The housing overhang, according to Amherst Securities Group (ASG) analysts in a report released today, is not only caused by the number of nonperforming loans currently in the market.

They said that the problem also involves the high rates at which re-performing loans are re-defaulting, aside from the relatively high rates at which deeply underwater mortgages that have never been delinquent are going two payments behind for the first time. 

The ASG analysts examined each loan in the non-agency universe a year ago, and looked at each's current status. According to ASG, many analysts and investors in the market now think that the sole problem with the housing sector lies in the large number of nonperforming loans that are currently causing an overhang or shadow inventory.

The feeling is that once those are resolved that the market will heal, the analysts said.

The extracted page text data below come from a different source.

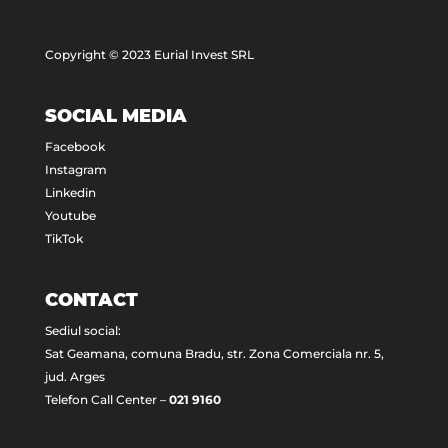
Copyright © 2023 Eurial Invest SRL
SOCIAL MEDIA
Facebook
Instagram
Linkedin
Youtube
TikTok
CONTACT
Sediul social:
Sat Geamana, comuna Bradu, str. Zona Comerciala nr. 5,
jud. Arges
Telefon Call Center –
021 9160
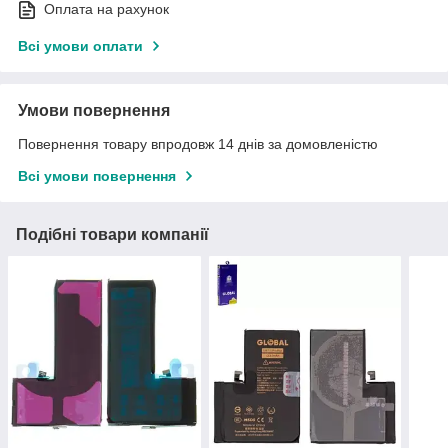
Оплата на рахунок
Всі умови оплати
Умови повернення
Повернення товару впродовж 14 днів за домовленістю
Всі умови повернення
Подібні товари компанії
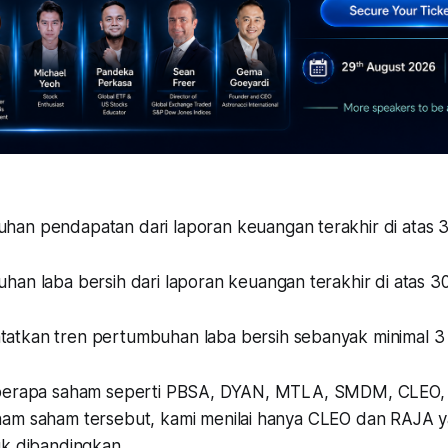
uhan pendapatan dari laporan keuangan terakhir di atas 
han laba bersih dari laporan keuangan terakhir di atas 3
tatkan tren pertumbuhan laba bersih sebanyak minimal 3 
eberapa saham seperti PBSA, DYAN, MTLA, SMDM, CLEO,
am saham tersebut, kami menilai hanya CLEO dan RAJA ya
uk dibandingkan.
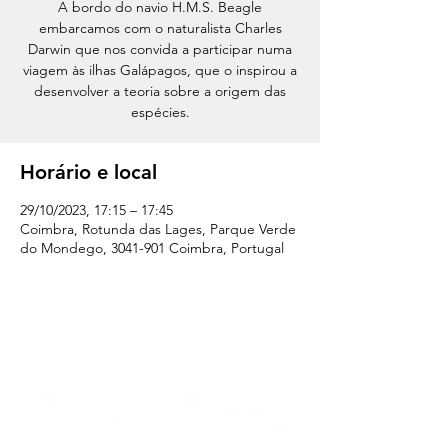
A bordo do navio H.M.S. Beagle
embarcamos com o naturalista Charles
Darwin que nos convida a participar numa
viagem às ilhas Galápagos, que o inspirou a
desenvolver a teoria sobre a origem das
espécies.
Horário e local
29/10/2023, 17:15 – 17:45
Coimbra, Rotunda das Lages, Parque Verde
do Mondego, 3041-901 Coimbra, Portugal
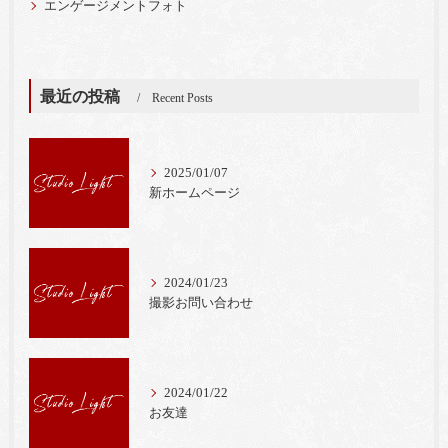
エンゲージメントフォト
最近の投稿
Recent Posts
2025/01/07
新ホームページ
2024/01/23
撮影お問い合わせ
2024/01/22
お友達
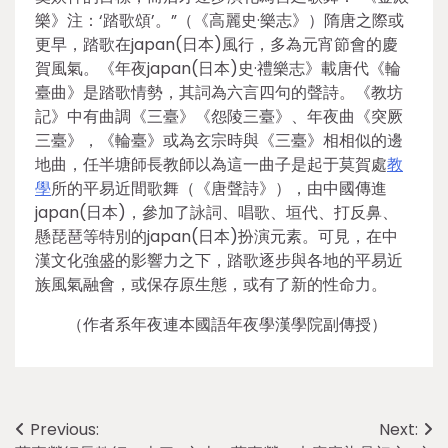
樂》注：‘踏歌頌’。”（《高麗史·樂志》）隋唐之際或
更早，踏歌在japan(日本)風行，多為元宵節會的慶
賀風氣。《年夜japan(日本)史·禮樂志》載唐代《輪
臺曲》是踏歌情勢，其詞為六言四句的聲詩。《教坊
記》中有曲調《三臺》《怨陵三臺》、年夜曲《突厥
三臺》，《輪臺》或為玄宗時與《三臺》相相似的邊
地曲，任半塘師長教師以為這一曲子是起于莫賀處
教
學
所的平易近間歌舞（《唐聲詩》），由中國傳進
japan(日本)，參加了詠詞、唱歌、垣代、打反鼻、
懸琵琶等特別的japan(日本)扮演元素。可見，在中
漢文化強盛的影響力之下，踏歌逐步與各地的平易近
族風氣融會，或保存原生態，或有了新的性命力。
（作者系年夜連本國語年夜學漢學院副傳授）
Post
Previous:
Next:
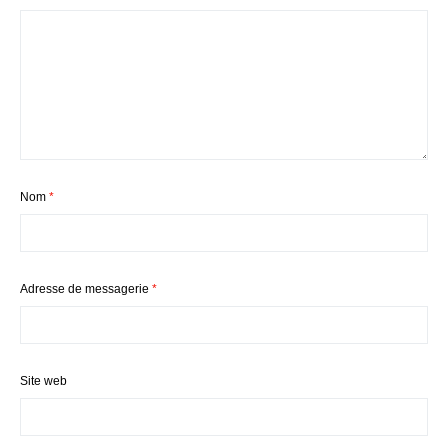
Nom
*
Adresse de messagerie
*
Site web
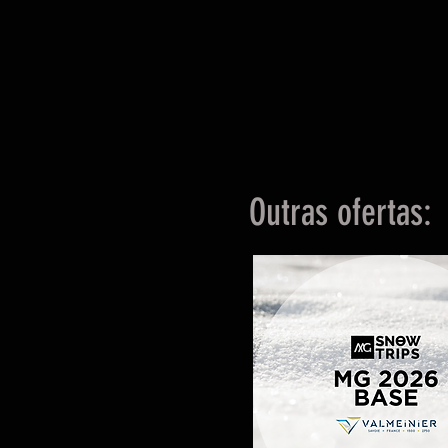
Outras ofertas:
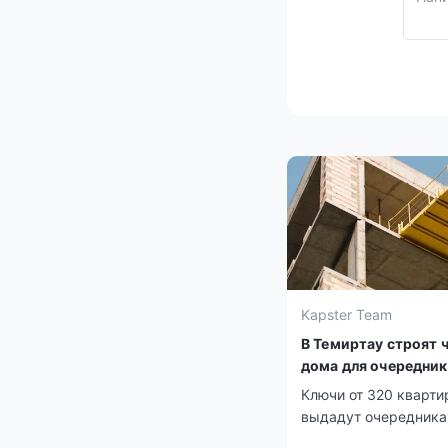
Kapster Team
В Темиртау строят 
дома для очередни
Ключи от 320 кварти
выдадут очередника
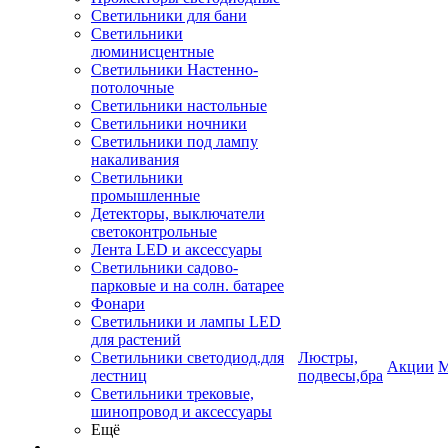
Светильники для бани
Светильники
люминисцентные
Светильники Настенно-
потолочные
Светильники настольные
Светильники ночники
Светильники под лампу
накаливания
Светильники
промышленные
Детекторы, выключатели
светоконтрольные
Лента LED и аксессуары
Светильники садово-
парковые и на солн. батарее
Фонари
Светильники и лампы LED
для растений
Светильники светодиод.для
Люстры,
Акции
М
лестниц
подвесы,бра
Светильники трековые,
шинопровод и аксессуары
Ещё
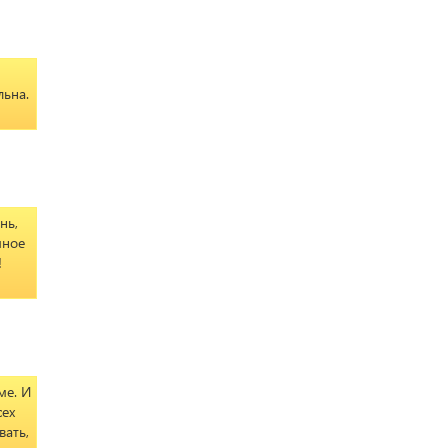
льна.
нь,
мное
!
ме. И
сех
вать,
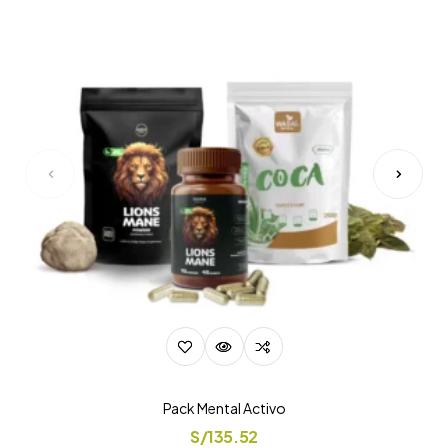
Pack Mental Activo
S/
135.52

They agreed that nonperforming borrowers have a low probability of eventually curing. However, the ASG analysts said that the housing market problem runs much deeper.

In a previous article, they had argued that without any further governmental action, 11.5 million borrowers were in danger of losing their homes. This number includes not only nonperforming borrowers, but also a large number of performing borrowers that have compromised pay history mainly of modification programs.

It is notable, they said, that re-performing borrowers are re-defaulting at a rapid rate and will continue to do so. Furthermore, borrowers with good pay histories who are considerably underwater have shown that they, too, have a reasonable probability of transitioning to default  or going 60+ days delinquent.

However, ASG researchers said that many bond investors, and a number of housing analysts, are still focusing only on nonperforming loans. These buyers and analysts have ignored the existence of re-performing loans and seriously underwater borrowers. In other words, ASG researchers said that the market is underestimating the housing problem as well as the potential losses to bondholders if further policy actions are not taken.

ASG analysts looked into these areas in the newly issued report, using as a test case today’s non-agency market versus where it was one year ago. They examined the fate of loans in each of the nonperforming, re-performing, and always performing buckets.  The analysts looked up where each loan was a year ago and then tracked where it is now.